_Page text_

    I don't know enough about the body, other than this is my guess. Correct or validate me please. ^^'
  • Technically yes, but consider that 1) skin is actually quite thick and it is possible for nutrients to transport horizontally parallel to the surface of the skin and 2) while there are many capillaries in theory in practice they can run horizontally parallel to the surface of the skin.

    In both scenarios the pathway does not run perpendicularly to the skin surface except for specific places. There has to be a reason why we don't tear apart capillaries to the skin every time we pinch our skin, say on the back of the palm, and that's what should happen if the skin just relies on capillaries that run vertically from muscles to skin (and also, every time the skin the stretched, so pretty much every time we move as well).

  • ZerbulaZerbula March 27
    True true. Just trying to help. ^^ thank you @IvoTheSquare
  • misslittymisslitty March 27
    @IvoTheSquare You're right, I'm pretty sure 150 um any direction and you would contact some form of vasculature.  That's not to say it can't be done, but you would no doubt have some extent of foreign body response.  I think I've posted this somewhere before, but like you said you have a deep network (plexus) of vasculature that leads to more superficial veins.image
  • Actually, I should also point out that while I did say that skin is quite thick it would depend on the location. I'm not quite sure how thick the skin on fingertips are (though considering the size of the finger how big can the magnetic sheet can get anyway?).

    Also, first time that I've seen a diagram of skin layers with vasculature going down through the adipose layer with that kind of density. Usually the plexus is between the hypodermis and recticular dermis (Anyway, will learn this properly in a couple weeks time!).
  • Ok, now that I've done the skin module (which turns out to be quite useless for this) and done some research I think I have a better understanding of skin vasculature.

    It appears that the whole skin (epidermis, dermis and the subcutaneous layer) as all supplied by what they call perforating branches. These are large vessels including both arteries and veins and comes out of the middle of muscles (and sometimes the edges of muscles i think). In fact, plastic surgeons have a technique where they cut out the skin, rotate it around the perforator, and sew it back on to close wounds etc. There is a very good article about it here, plus nice pictures of the perforator when the flaps are cut: https://www.researchgate.net/profile/Sandeep_Sebastin/publication/51048162_Clinical_Applications_of_Perforator-Based_Propeller_Flaps_in_Upper_Limb_Soft_Tissue_Reconstruction/links/5645455e08ae451880a8c43f/Clinical-Applications-of-Perforator-Based-Propeller-Flaps-in-Upper-Limb-Soft-Tissue-Reconstruction.pdf

    These flaps can get really huge, which means that these perforators are pretty far apart depending on the location (would be much closer, say, for the skin on the back of my finger than the skin on my forearm), so basically, a flat implant placed underneath the subcutaneous theoretically should be able to get quite big before the perforators start getting in the way.

    However, this is not going to be easy as we are now talking about placing implants on the deep fascia and pretty much right on the muscle (and builging muscles might cause problems). More problematic would be that we might need to cut out a whole section of skin to find the perforator in order to put an implant in - no easy task.
  • misslittymisslitty April 15
    That article was pretty incredible, could have big implications
  • ZerbulaZerbula April 18
    Yay provoking thought! :D

    I wish I was more useful... lol ;_;
  • I haven't gone out looking yet, but do you think ultrasound imaging could be used to find the perforator before any cutting happens?

    That's a super exciting paper! I can't wait to see what we do with this. I may perform the dark arts on the undying armor thread once more, because this could be solve the circulation issues that have been plaguing development. 
  • I somewhat doubt that. I think our current ultrasound resolution is a bit too low. And from memory there is another paper that discusses looking at the perforator vessels using dye.

_Requirement_
Reproduce, word for word, the stretch of the skin vasculature discussion from "Also, first time" through "of skin vasculature.".

_Dataset entries_
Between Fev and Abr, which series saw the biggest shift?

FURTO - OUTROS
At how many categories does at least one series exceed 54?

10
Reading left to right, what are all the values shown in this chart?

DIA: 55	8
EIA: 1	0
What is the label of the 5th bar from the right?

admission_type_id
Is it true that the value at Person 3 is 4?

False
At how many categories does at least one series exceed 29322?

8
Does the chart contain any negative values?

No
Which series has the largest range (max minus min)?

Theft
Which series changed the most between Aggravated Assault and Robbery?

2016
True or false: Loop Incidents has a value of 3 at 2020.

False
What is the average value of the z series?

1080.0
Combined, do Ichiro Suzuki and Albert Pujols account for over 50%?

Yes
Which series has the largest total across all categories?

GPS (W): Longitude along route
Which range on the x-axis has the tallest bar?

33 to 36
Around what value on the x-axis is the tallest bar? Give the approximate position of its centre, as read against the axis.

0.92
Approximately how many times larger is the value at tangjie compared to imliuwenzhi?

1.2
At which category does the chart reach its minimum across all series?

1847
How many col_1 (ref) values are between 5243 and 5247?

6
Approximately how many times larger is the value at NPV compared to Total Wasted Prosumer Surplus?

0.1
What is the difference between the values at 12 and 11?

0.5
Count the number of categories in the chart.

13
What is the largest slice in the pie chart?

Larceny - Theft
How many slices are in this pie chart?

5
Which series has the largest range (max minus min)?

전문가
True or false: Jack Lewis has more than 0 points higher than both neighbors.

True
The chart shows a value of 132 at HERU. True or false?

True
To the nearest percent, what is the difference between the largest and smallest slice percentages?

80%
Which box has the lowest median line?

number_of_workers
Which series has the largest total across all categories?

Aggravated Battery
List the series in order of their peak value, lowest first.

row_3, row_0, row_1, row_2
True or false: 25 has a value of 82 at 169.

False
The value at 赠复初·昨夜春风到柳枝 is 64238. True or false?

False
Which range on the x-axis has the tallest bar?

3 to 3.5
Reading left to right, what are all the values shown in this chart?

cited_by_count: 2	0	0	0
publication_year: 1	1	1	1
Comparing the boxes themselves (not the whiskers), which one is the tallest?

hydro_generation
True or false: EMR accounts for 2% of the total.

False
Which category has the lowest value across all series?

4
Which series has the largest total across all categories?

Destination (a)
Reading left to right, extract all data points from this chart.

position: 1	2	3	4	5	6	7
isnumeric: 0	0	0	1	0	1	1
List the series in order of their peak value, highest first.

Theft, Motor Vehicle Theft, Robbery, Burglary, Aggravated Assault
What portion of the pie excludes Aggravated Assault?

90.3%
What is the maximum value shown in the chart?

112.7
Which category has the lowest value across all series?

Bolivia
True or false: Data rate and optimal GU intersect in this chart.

_Result for this task_
Also, first time that I've seen a diagram of skin layers with vasculature going down through the adipose layer with that kind of density. Usually the plexus is between the hypodermis and recticular dermis (Anyway, will learn this properly in a couple weeks time!).
  • Ok, now that I've done the skin module (which turns out to be quite useless for this) and done some research I think I have a better understanding of skin vasculature.